Katherine Tattersfield, Online Marketing Director at PrintFirm.com, replied:  Victoria Gaitskell not exactly sure what you mean? Can you share a specific example? I write press releases regularly, and I'm always looking for ways to improve the copy. We're getting good results, but we can always do better.”
So here’s my expanded response, Katherine: 
To use a really quick, crude example, you might write in your release that (WHO) your company is (WHAT) holding a fundraising event (WHERE) at the Palazzo Hotel in Timbuktu (WHEN) on June 30, 2013 at 7 p.m. (WHY) to raise money to help a vulnerable group of people in your community, thus spotlighting your company as a superior corporate citizen.

But unless you add at least a few more qualifying HOW / HOW MUCH details—such as HOW you'll draw a crowd of donors with the unique and irresistible form of entertainment you’re offering at the event, or the specifics of HOW MUCH more the funds you raise will help the beneficiaries in contrast to the work of other charities, or HOW MUCH larger your fundraising target is than last year because of escalating need in your community--then how do you expect editors to figure out whether or not your news will actually be of use and interest to their readers?

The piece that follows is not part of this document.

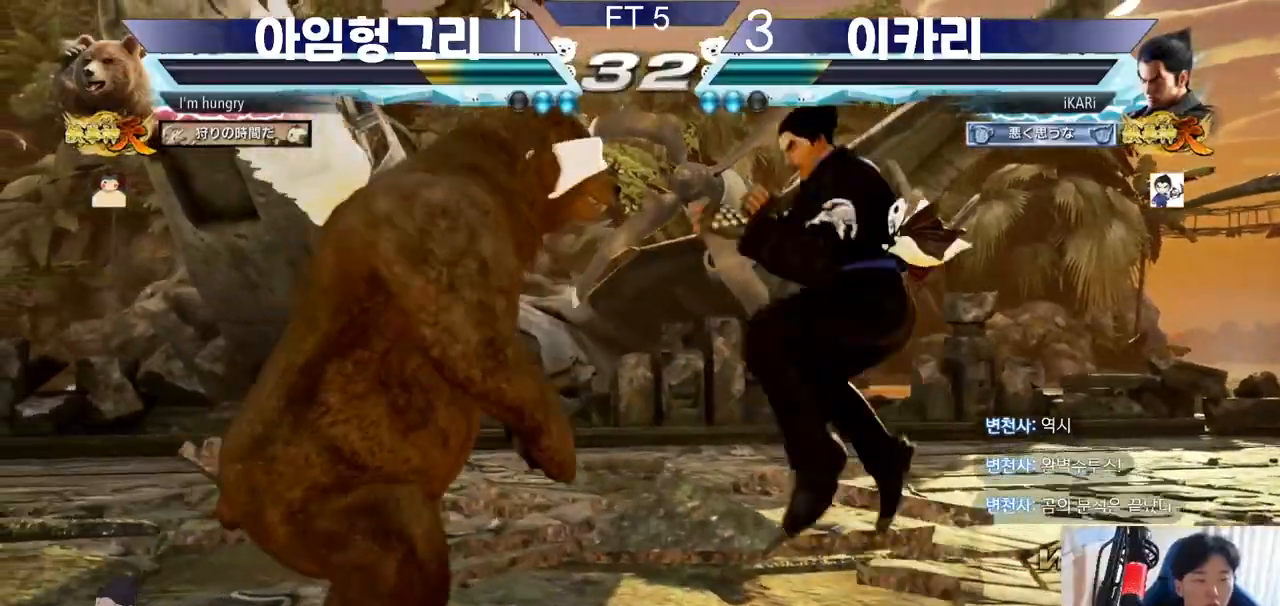
{"buttons": [], "left_stick": "right", "events": [[317, "left_stick", "right"]]}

Speaking personally, at least for myself and most of the other editors I know at printing trade publications, both editors and their readers have had it up to here with daily barrages of short, vague, routine, self-serving marketing spiels issued by corporate marketing departments. So while just following the 5 Ws might help you to produce a formally correct press release, it isn’t enough to help you create one that’s dynamic enough to earn you the media coverage you crave. 

Odds are that only experienced professional writers know how to cram as much information as I’m suggesting into a release that will still be interesting, newsworthy, and short enough to grab an editor’s attention--because length seriously matters as much as content, angle, and style.  (Unfortunately lack of time and space prevents me from discussing these other considerations here.)

Generally speaking, to obtain the best results, the task of writing effective press releases should probably be left to experts, because when it comes to media production, no one on either end of a press release can afford the time to futz around.

That's also why it's not just commendable but also a really practical idea to hone your press-release-writing skills as much as you can.